It’s Time To End The “Not Criminally Responsible” Excuse For Violent Crimes

Why should the punishment for the same crime be different based on a completely subjective view of the offenders state of mind?

If we accept that there is an element of cruelty to locking people away, and accept that it’s cruel for innocent people to be killed, then we must also accept that there will always be an element of cruelty in the justice system, and that there is no way around it.

After all, if we don’t lock dangerous people away, innocent people will be killed.

And if we take action to protect innocent people, that will entail locking more people away – at least until we reach some sort of hypothetical utopian society where crime isn’t a problem (good luck with that).

This is the cruel reality of living in an imperfect world. We can either ignore it, or accept it.

And as we are seeing across our nation, ignoring it just makes things worse.

With all of this in mind, it’s time to start a conversation about ending the use of “not criminally responsible” as an excuse for the most violent crimes.

We remember the horrific attack on a Greyhound bus in Manitoba, when the assailant was found not criminally responsible for murdering and then eating parts of the body of an innocent man.

The assailant had schizophrenia, and as a result was jailed – and then later released.

Here’s the thing.

If the assailant did not have a diagnosed mental problem, they would have been found criminally responsible and would almost certainly still be in jail.

This makes absolutely no sense.

Doesn’t it stand to reason that anyone who murders and then eats part of another innocent human being has a severe mental problem?

Further, how can the assailant not have been considered responsible?

Did someone else commit the crime?

Did another ‘mind’ do it?

No, it was that one assailant, with one mind.

The use of ‘not criminally responsible’ has literally turned into a get-out-of-jail free card for those who commit violent acts, making it easier for them to get back out in public.

And this often has tragic consequences:

“A Quebec man accused of killing a provincial police officer had a history of mental health issues and had been found not criminally responsible at least five times for past offences.

Isaac Brouillard Lessard, 35, was shot dead by police after he allegedly fatally attacked Sgt.
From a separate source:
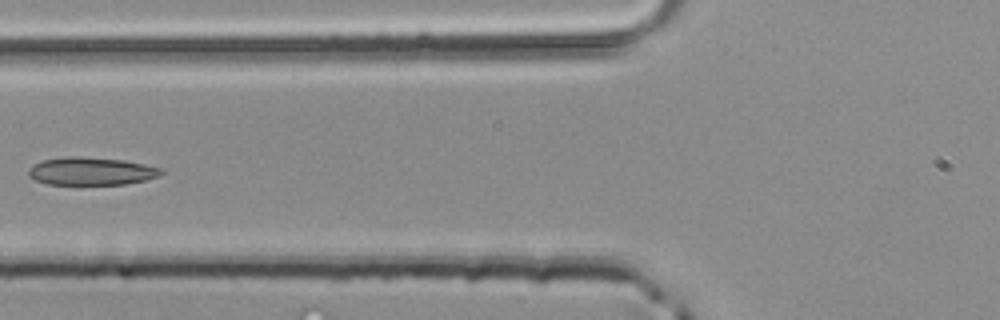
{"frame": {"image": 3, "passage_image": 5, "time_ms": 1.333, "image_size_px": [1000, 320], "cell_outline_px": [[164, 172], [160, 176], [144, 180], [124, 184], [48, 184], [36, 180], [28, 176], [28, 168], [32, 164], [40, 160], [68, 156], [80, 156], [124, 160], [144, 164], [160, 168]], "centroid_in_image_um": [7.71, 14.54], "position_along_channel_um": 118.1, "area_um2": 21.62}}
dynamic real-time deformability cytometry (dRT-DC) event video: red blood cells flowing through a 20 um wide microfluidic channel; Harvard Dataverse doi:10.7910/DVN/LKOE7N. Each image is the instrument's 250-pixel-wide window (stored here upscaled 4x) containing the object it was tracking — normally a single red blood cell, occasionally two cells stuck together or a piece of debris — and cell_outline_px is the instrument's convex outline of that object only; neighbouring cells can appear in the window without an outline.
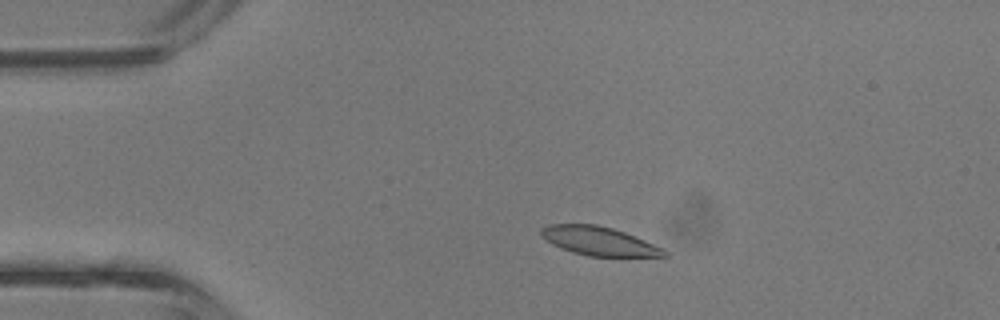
{"species": "common noctule bat (a hibernating species)", "species_latin": "Nyctalus noctula", "temperature_condition": "room temperature", "stored_images_in_passage": 3, "camera_frame_rate_fps": 3000, "um_per_image_px": 0.085, "animal": {"sex": "male", "body_mass_g": 13.3}, "frame": {"image": 1, "passage_image": 2, "time_ms": 0.333, "image_size_px": [1000, 320], "cell_outline_px": [[668, 256], [588, 256], [572, 252], [560, 248], [552, 244], [540, 236], [540, 228], [548, 224], [596, 224], [612, 228], [624, 232], [664, 248], [668, 252]], "centroid_in_image_um": [50.88, 20.49], "position_along_channel_um": 34.1, "area_um2": 20.63}}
Maureen Breau on Monday evening and left her partner injured in Louiseville, Que., about 100 kilometres northeast of Montreal.

Brouillard Lessard had been followed closely by Quebec’s mental health review board, called Commission d’examen des troubles mentaux du Québec, composed of health experts who assess the risks posed by people found by courts to be not criminally responsible — or legally insane at the time they committed a crime.”

A subjective illusion

The problem here is that we are allowing a subjective illusion to dictate real-world events.
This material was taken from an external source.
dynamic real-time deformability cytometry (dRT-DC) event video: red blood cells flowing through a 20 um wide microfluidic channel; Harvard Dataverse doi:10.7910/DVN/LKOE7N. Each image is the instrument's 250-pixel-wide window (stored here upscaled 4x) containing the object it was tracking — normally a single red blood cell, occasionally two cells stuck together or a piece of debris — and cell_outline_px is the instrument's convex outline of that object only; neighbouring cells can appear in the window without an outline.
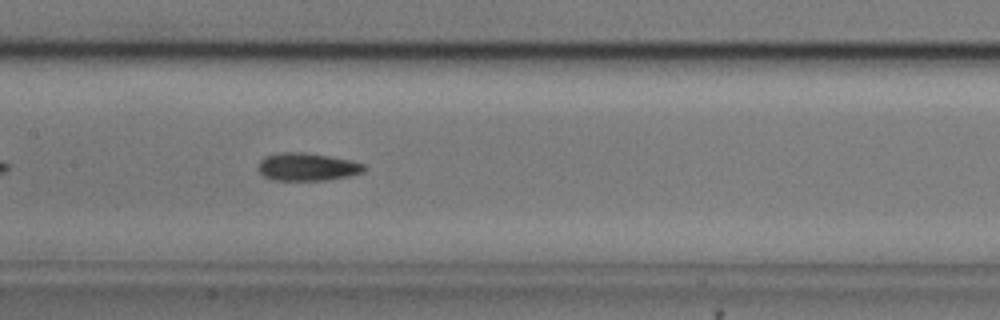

Whether someone is insane or not is subjective, yet it is being applied in a way that somehow makes the same action magically different, which then leads to dangerous people being let back out in public.

If someone is so screwed up that they are repeatedly found criminally insane, then they should be locked up.

Again, I shouldn’t even have to say this. It’s the most basic common-sense. The fact that I have to say it, and the fact that we have to fight against such irrational and absurd ‘justice system’ policies is an indictment of our society and our government.

We need to get back to basics, and end the ‘not criminally responsible’ excuse for violent crimes.